Don’t buy more than you need. Please don’t hoard.
This may prove difficult, particularly when feeding your baby is at stake. But the economics here are undeniable, if you buy more than you need now while there is a shortage, someone else will go without. It will be difficult, but please stick to the purchasing restrictions outlined by the retailers, as required by the federal government. Calendar your plan to make another formula purchase again before your supply is gone so that you don’t run out.
Don’t use unsafe alternatives: like homemade baby formula, juice, cow’s milk, goat’s milk, plant-based milk, or watered down/diluted baby formula with water.
Baby formula is made to simulate breastmilk with a specialized combination of vitamins and nutrients and its production is FDA monitored.
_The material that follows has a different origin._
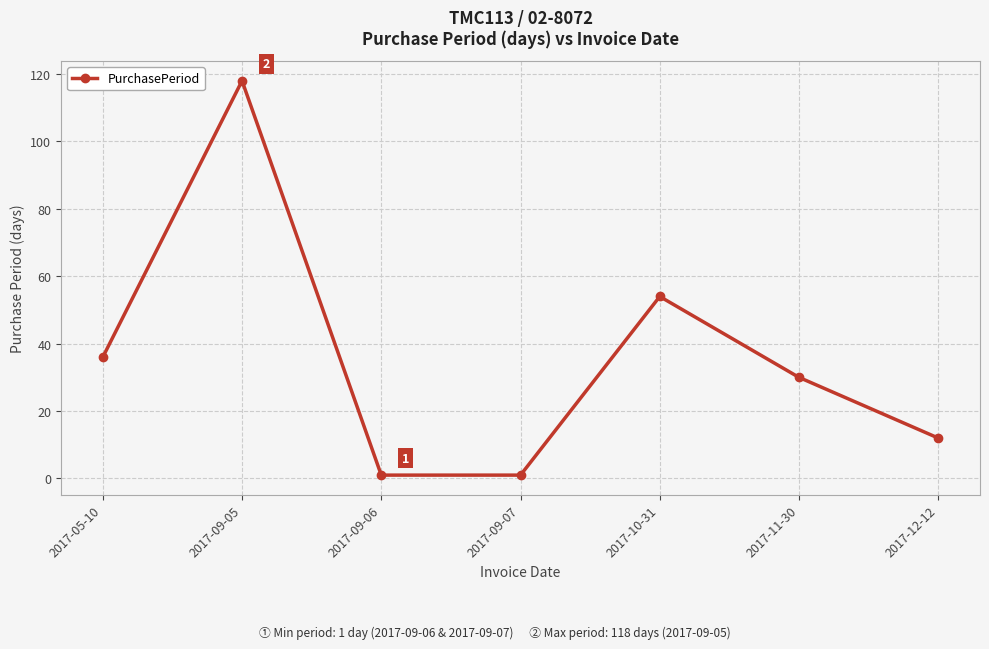

Read the value at 2017-05-10, to the nearest 10.

40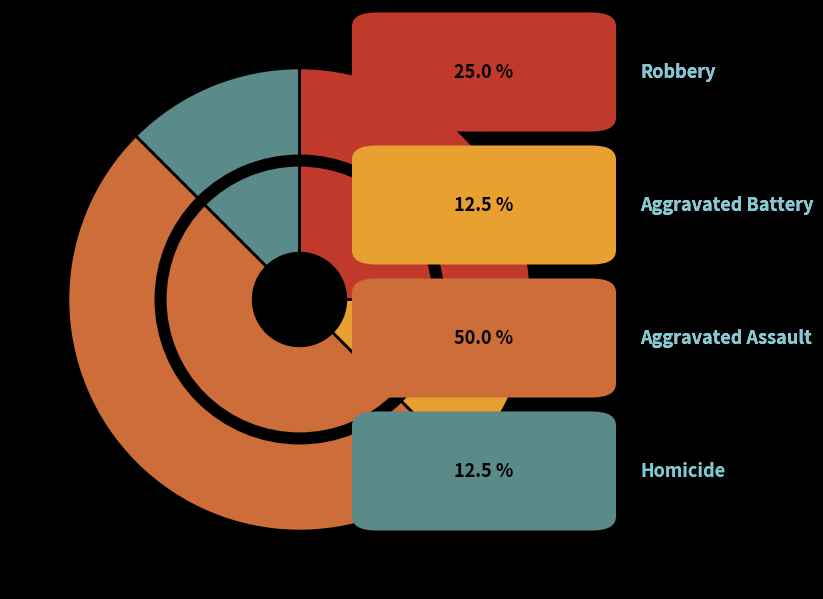

Which category has the biggest portion of the pie?

Aggravated Assault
While cow’s milk and other dairy alternatives are yummy for older children and adults, infant bodies can’t adequately digest food alternatives, including excess water, which provokes harm.
This is indeed a stressful time. Those of us on the sidelines are eager to support caregivers and help where we can. While our first inclination may be to buy formula and donate it, this action creates a greater supply problem as it leaves less formula on the shelves for caregivers to purchase when they need it. Instead, if you notice available formula stock, call up an infant caregiver directly and ask them if they would like you to pick it up for them. Another thing you can do for your community is to crowdsource formula supply by taking note of the formula available in your local stores and sharing it with caregiver support groups online. When you notice scams or price gouging in an emergency, report it to CAP at 1-800-649-2424.